LFA-1 (red) molecules surround central TCRs (green) in a live synapse.

Signaling between a T cell and an antigen-presenting cell (APC) is orchestrated through a bull's eye–like structure known as the immunological synapse. But no one had ever spotted these structures in vivo, causing many to wonder whether they are immunology's equivalent of the Loch Ness monster. Synapse devotees can now rest easy, thanks to Barcia et al., who provide the first in vivo glimpse of these elusive cellular structures on page 2095.

When first described, immunological synapses—their centers rich with T cell receptor (TCR)-MHC/peptide complexes and their outer rings with stabilizing integrins and adhesion molecules—provided a satisfying spatial model of how T cells get activated and signal to target APCs. But although these structures formed readily when T cells bumped into artificial lipid bilayers or cultured APCs, they have proven difficult to capture in real-life settings—in part due to limitations of live imaging and the touch-and-go nature of T cell–APC interactions.

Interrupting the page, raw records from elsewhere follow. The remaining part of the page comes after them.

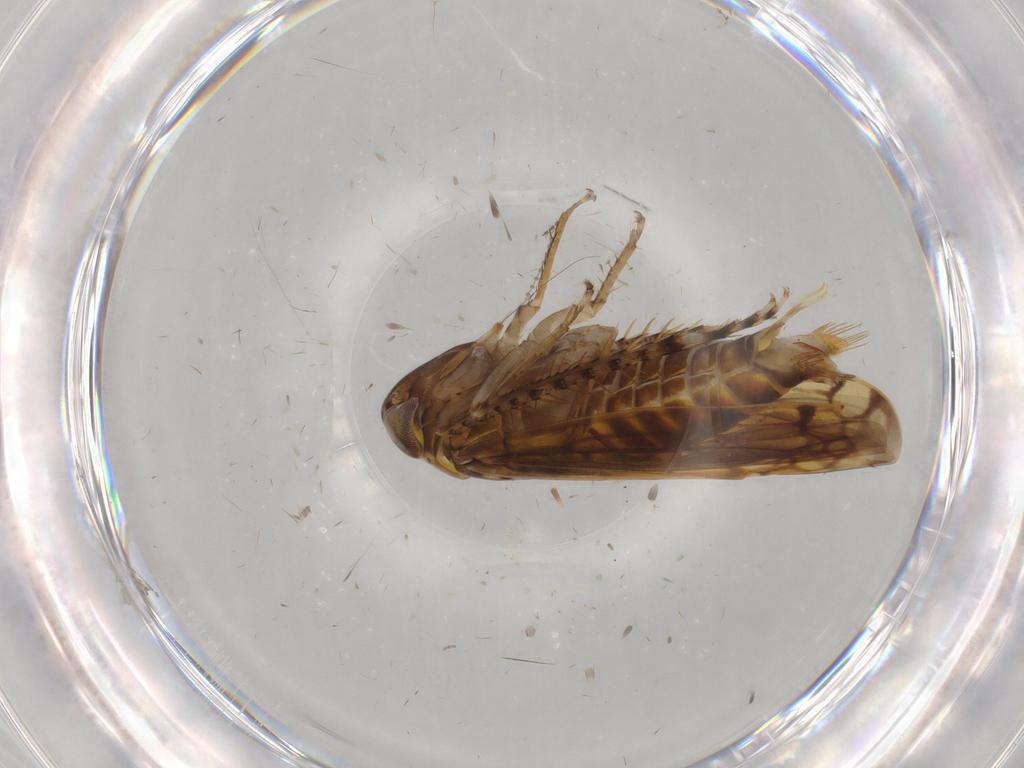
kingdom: Animalia
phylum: Arthropoda
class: Insecta
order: Hemiptera
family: Cicadellidae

Barcia et al. used a well-characterized model of viral brain infection in rats to help them pinpoint when and where to look for cytotoxic T cells engaging infected brain cells. The use of a nonreplicating virus—which infected brain cells but did not destroy them—also aided the synapse hunt. Three-dimensional reconstructions of confocal images revealed both the polarization of phosphorylated signaling kinases toward the T cell–APC contact site (an early sign of T cell activation) and—voilà!—the characteristic bull's-eye structure of the synapse.

The formation of synapses preceded viral clearance, suggesting that these ordered structures might indeed be necessary for T cell activation and subsequent elimination of infected cells. Formal proof of this, however, awaits the development of inhibitors or genetic mutations that selectively interfere with synapse formation. At least now we can rest assured that synapses really are more than just visually pleasing in vitro phenomena.